By Phillip Souta
After a few weeks of unremittingly bad news, a number of events over the last few days paint a picture more complicated than the one seen by most commentators.
First, the eurozone is not in recession, driven by Q1 0.5 per cent growth in Germany. Despite good employment figures, the UK is. Despite Germany’s powering ahead, this is not an entirely comfortable contrast.
Second, a Bank of America / Merrill Lynch report covered in the FT today (£) says that 60 per cent of fund managers believe the ECB will turn the liquidity taps back on. That would immediately serve to stabilise markets, and to follow onto the next point, serve as a push on inflation.
Third, German policy makers have changed their tone with the election of Francois Hollande. They have hinted they are willing to accept inflation above 2 per cent, which is about as politically sensitive as saying German troops should go on combat operations abroad, and the Chancellor has accepted that a “growth pact” should accompany the fiscal compact. Quite what that will consist of is unclear, but the message to Greeks about to witness a second round of election campaigning is clear – there is more we can do to support you.
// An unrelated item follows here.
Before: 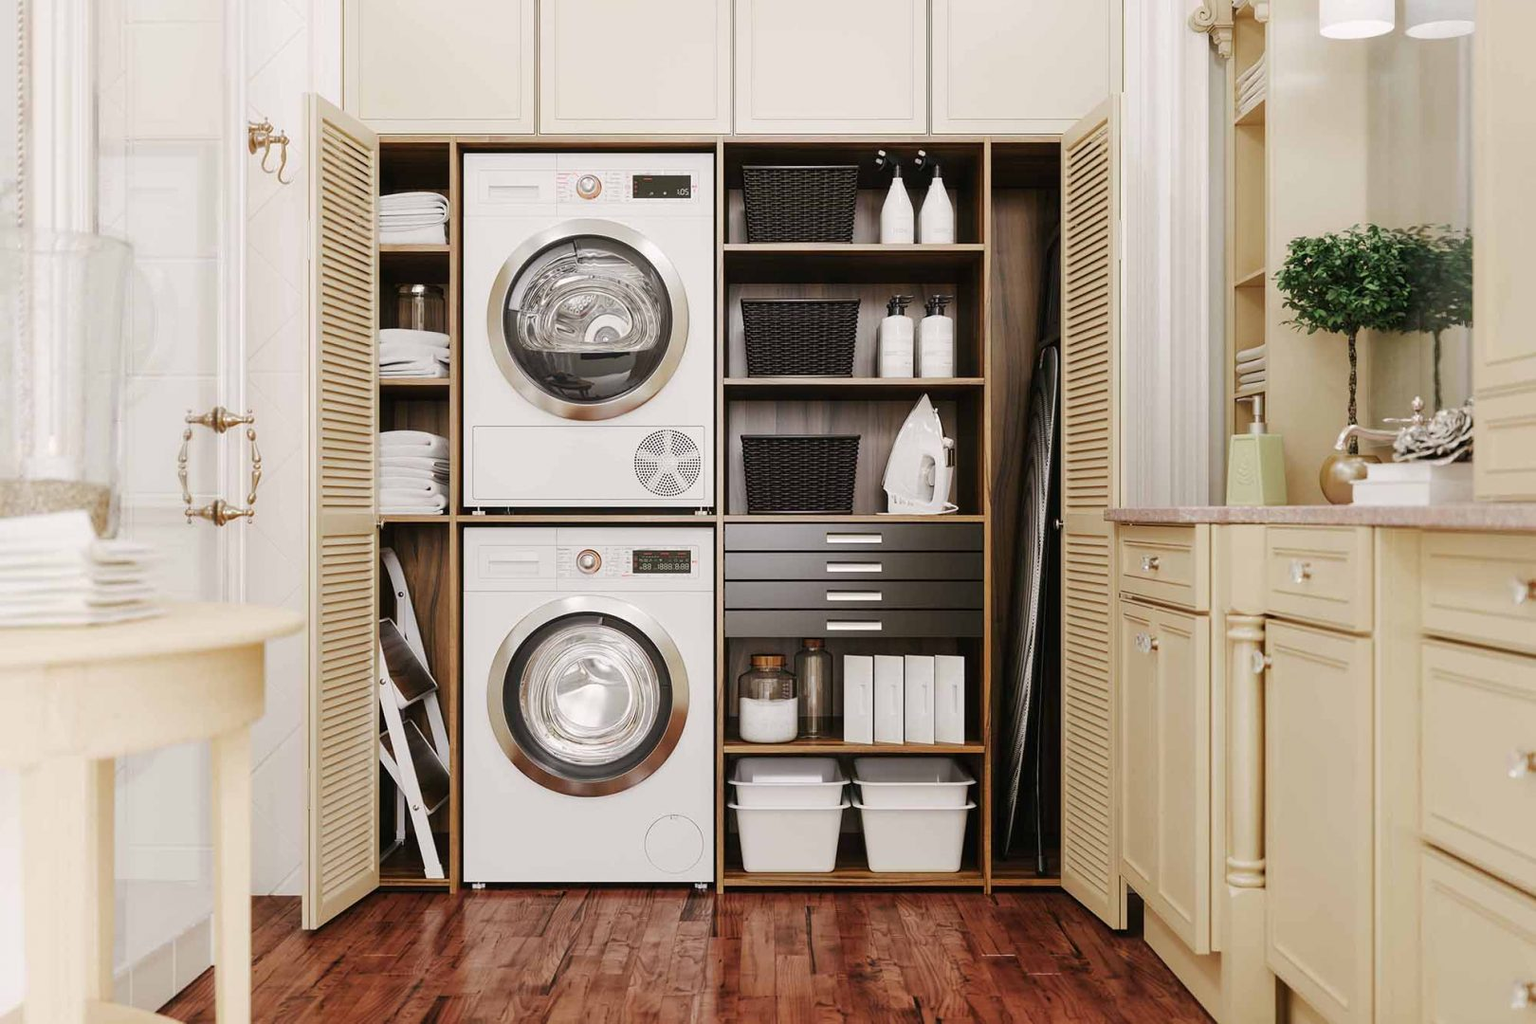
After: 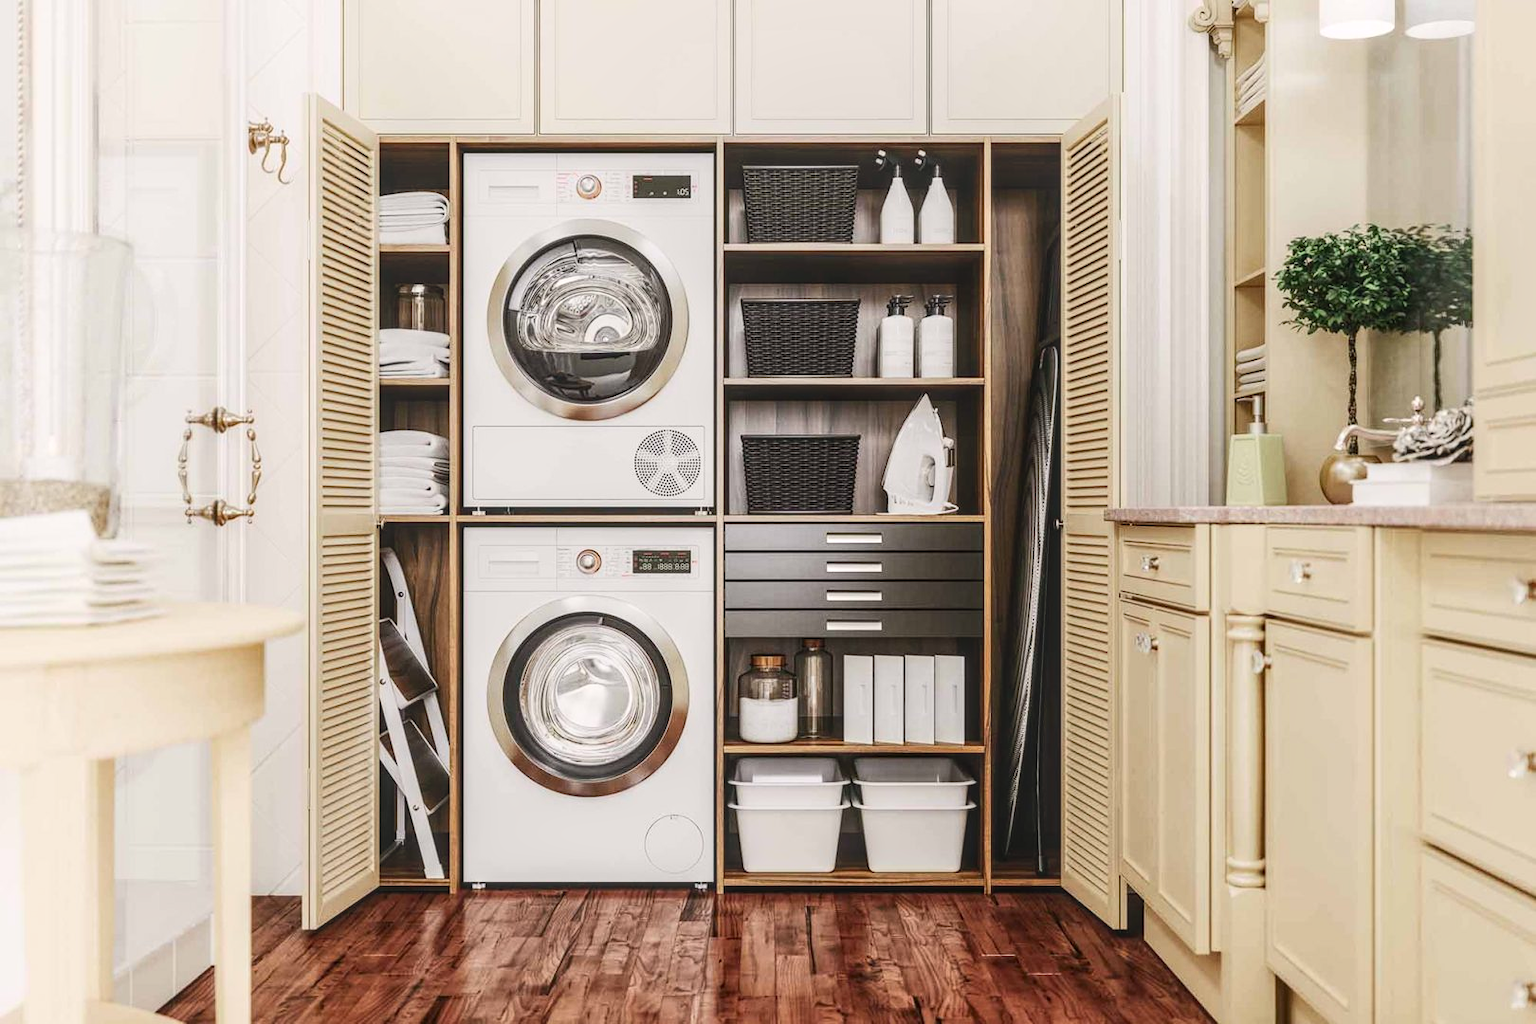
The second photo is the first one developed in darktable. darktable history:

Combine this with the unexpected Greek move to fully repay a €450 million bond yesterday, and you have a series of events that may in hindsight look like a turning point if Greeks vote for pro-euro parties in June.
Whilst opinion polls in Greece show Syriza increasing their support from about 16 to 20 per cent, 50 per cent of Greeks still believe the country should keep to the austerity programme – this tension will have to be resolved one way or the other in the coming elections.
If Greeks vote for parties that take them out of the euro, these small green shoots will be quickly forgotten in the dangerous situation that unfolds. There is still a chance that Greece will look into the abyss, not like what it sees, and give the mainstream parties a chance to compete the programme they have started.